Requirement:
Images are to be left out when the records below are printed word for word.

Information shown:

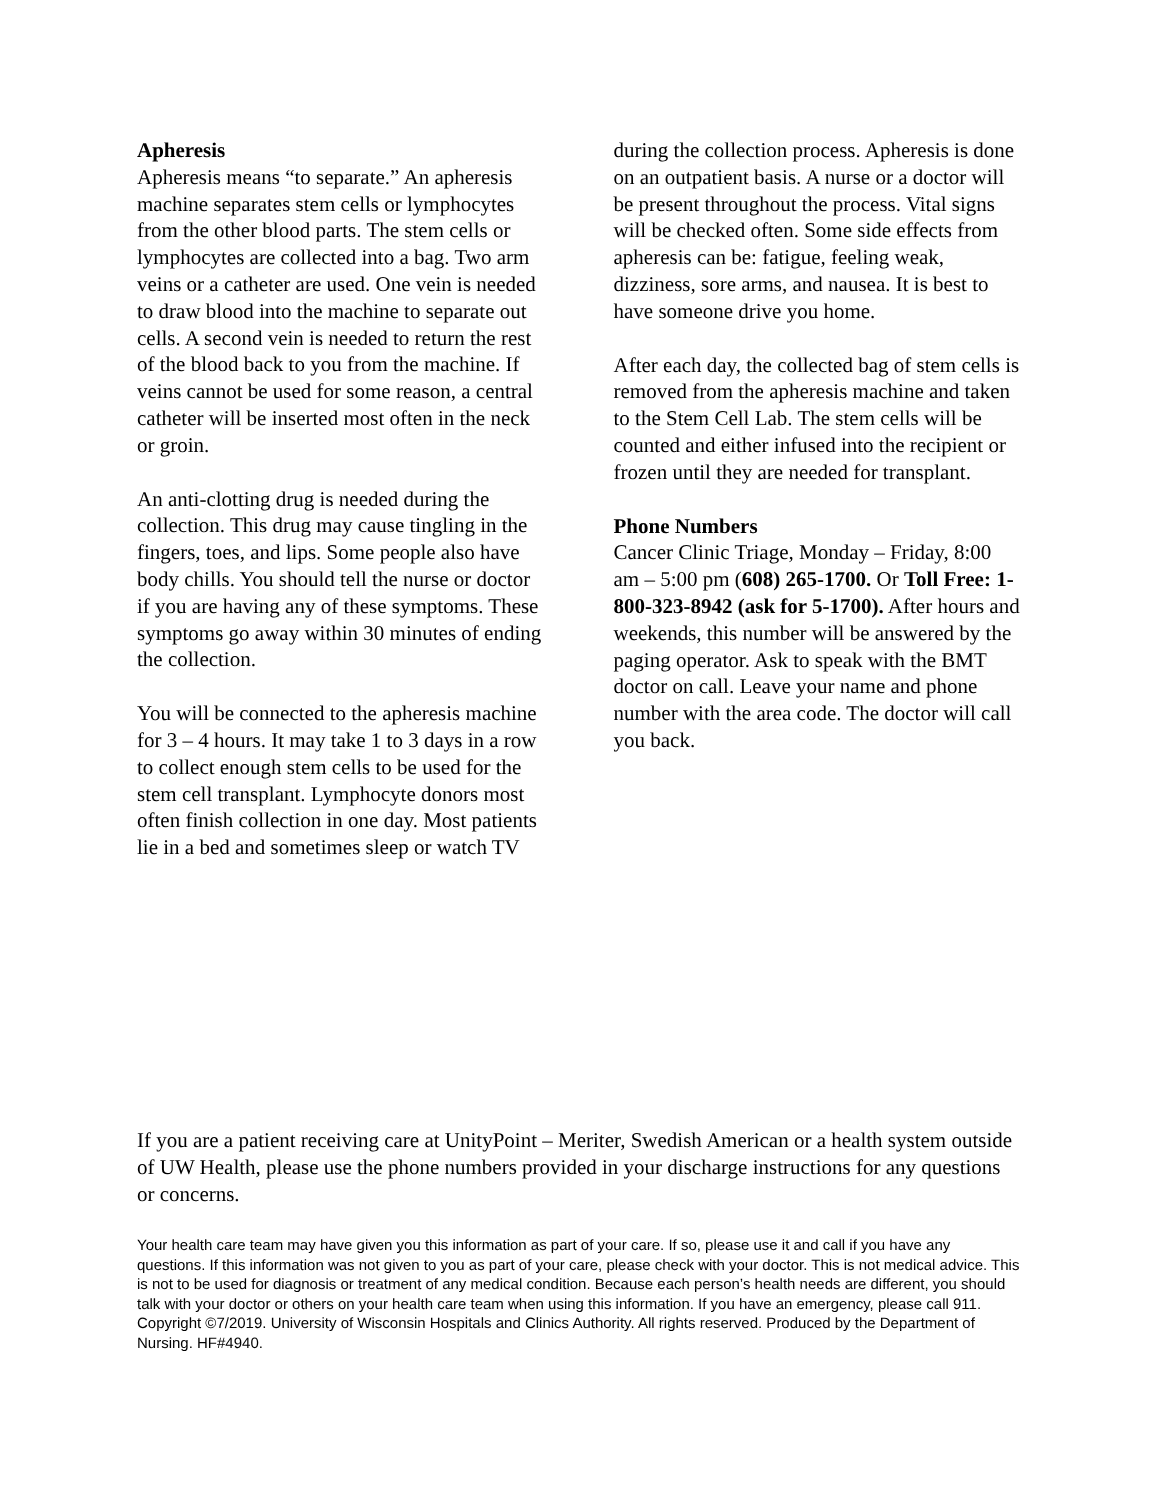Apheresis
Apheresis means “to separate.” An apheresis machine separates stem cells or lymphocytes from the other blood parts. The stem cells or lymphocytes are collected into a bag. Two arm veins or a catheter are used. One vein is needed to draw blood into the machine to separate out cells. A second vein is needed to return the rest of the blood back to you from the machine. If veins cannot be used for some reason, a central catheter will be inserted most often in the neck or groin.
An anti-clotting drug is needed during the collection. This drug may cause tingling in the fingers, toes, and lips. Some people also have body chills. You should tell the nurse or doctor if you are having any of these symptoms. These symptoms go away within 30 minutes of ending the collection.
You will be connected to the apheresis machine for 3 – 4 hours. It may take 1 to 3 days in a row to collect enough stem cells to be used for the stem cell transplant. Lymphocyte donors most often finish collection in one day. Most patients lie in a bed and sometimes sleep or watch TV
during the collection process. Apheresis is done on an outpatient basis. A nurse or a doctor will be present throughout the process. Vital signs will be checked often. Some side effects from apheresis can be: fatigue, feeling weak, dizziness, sore arms, and nausea. It is best to have someone drive you home.
After each day, the collected bag of stem cells is removed from the apheresis machine and taken to the Stem Cell Lab. The stem cells will be counted and either infused into the recipient or frozen until they are needed for transplant.
Phone Numbers
Cancer Clinic Triage, Monday – Friday, 8:00 am – 5:00 pm (608) 265-1700. Or Toll Free: 1-800-323-8942 (ask for 5-1700). After hours and weekends, this number will be answered by the paging operator. Ask to speak with the BMT doctor on call. Leave your name and phone number with the area code. The doctor will call you back.
If you are a patient receiving care at UnityPoint – Meriter, Swedish American or a health system outside of UW Health, please use the phone numbers provided in your discharge instructions for any questions or concerns.
Your health care team may have given you this information as part of your care. If so, please use it and call if you have any questions. If this information was not given to you as part of your care, please check with your doctor. This is not medical advice. This is not to be used for diagnosis or treatment of any medical condition. Because each person’s health needs are different, you should talk with your doctor or others on your health care team when using this information. If you have an emergency, please call 911. Copyright ©7/2019. University of Wisconsin Hospitals and Clinics Authority. All rights reserved. Produced by the Department of Nursing. HF#4940.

Final answer:
Apheresis
Apheresis means “to separate.” An apheresis machine separates stem cells or lymphocytes from the other blood parts. The stem cells or lymphocytes are collected into a bag. Two arm veins or a catheter are used. One vein is needed to draw blood into the machine to separate out cells. A second vein is needed to return the rest of the blood back to you from the machine. If veins cannot be used for some reason, a central catheter will be inserted most often in the neck or groin.
An anti-clotting drug is needed during the collection. This drug may cause tingling in the fingers, toes, and lips. Some people also have body chills. You should tell the nurse or doctor if you are having any of these symptoms. These symptoms go away within 30 minutes of ending the collection.
You will be connected to the apheresis machine for 3 – 4 hours. It may take 1 to 3 days in a row to collect enough stem cells to be used for the stem cell transplant. Lymphocyte donors most often finish collection in one day. Most patients lie in a bed and sometimes sleep or watch TV
during the collection process. Apheresis is done on an outpatient basis. A nurse or a doctor will be present throughout the process. Vital signs will be checked often. Some side effects from apheresis can be: fatigue, feeling weak, dizziness, sore arms, and nausea. It is best to have someone drive you home.
After each day, the collected bag of stem cells is removed from the apheresis machine and taken to the Stem Cell Lab. The stem cells will be counted and either infused into the recipient or frozen until they are needed for transplant.
Phone Numbers
Cancer Clinic Triage, Monday – Friday, 8:00 am – 5:00 pm (608) 265-1700. Or Toll Free: 1-800-323-8942 (ask for 5-1700). After hours and weekends, this number will be answered by the paging operator. Ask to speak with the BMT doctor on call. Leave your name and phone number with the area code. The doctor will call you back.
If you are a patient receiving care at UnityPoint – Meriter, Swedish American or a health system outside of UW Health, please use the phone numbers provided in your discharge instructions for any questions or concerns.
Your health care team may have given you this information as part of your care. If so, please use it and call if you have any questions. If this information was not given to you as part of your care, please check with your doctor. This is not medical advice. This is not to be used for diagnosis or treatment of any medical condition. Because each person’s health needs are different, you should talk with your doctor or others on your health care team when using this information. If you have an emergency, please call 911. Copyright ©7/2019. University of Wisconsin Hospitals and Clinics Authority. All rights reserved. Produced by the Department of Nursing. HF#4940.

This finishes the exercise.